Museum identity — are we a medical conservatory?

Museums are in a constant identity crisis, and so is ours. Ten years ago we were a typical medical-history museum, now we are thinking more about ourselves as a place for medical science communication. But we haven’t yet found a clear identity. Maybe we will never do, but the process of trying is nevertheless instructive.

So I’m perpetually browsing around the get ideas, and just found this one from the Académie des Inscriptions et Belles-Lettres’s website: “Ainsi, peut-on considérer à juste titre l’Académie des Inscriptions et Belles-Lettres tout à la fois comme un ‘conservatoire’ (c’est-à-dire un lieu où l’on ‘sauve’ et où l’on maintient vivante la mémoire humaine) mais aussi un ‘laboratoire’ (c’est-à-dire un lieu vivant et foisonnant où s’élabore la recherche sur l’homme, ses sociétés et ses cultures.). In translation:

Thus, one can justifiably consider the ‘Académie des Inscriptions et Belles-Lettres’ both as a ‘conservatory’ (a place where human memory is ‘saved’ and kept alive) and as a ‘laboratory’ (a place that is alive and flourishing where research on human societies and cultures is taking place).

Sure, our museum is a place where human medical memory is ‘saved’ and kept alive for future generations.
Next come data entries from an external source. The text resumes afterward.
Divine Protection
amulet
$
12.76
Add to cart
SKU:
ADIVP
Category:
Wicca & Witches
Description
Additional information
But ‘Medical conservatory’. Hmm? Gives associations to a school of music, doesn’t it? Or a greenhouse!

‘Medical laboratory’ gives completely wrong associations (we don’t do wet science). What about ‘Medical memory laboratory’? But that smacks too much ‘Learning lab’, a 1990s concept for didactic experimentation sites. ‘Medical conservatory’ emits better vibrations. After all, medical culture is a kind of greenhouse for medical memories.

And again — no! ‘Medical conservatory’ seems to be a fairly established term in the US for a school for medical training (synonym for medical school?).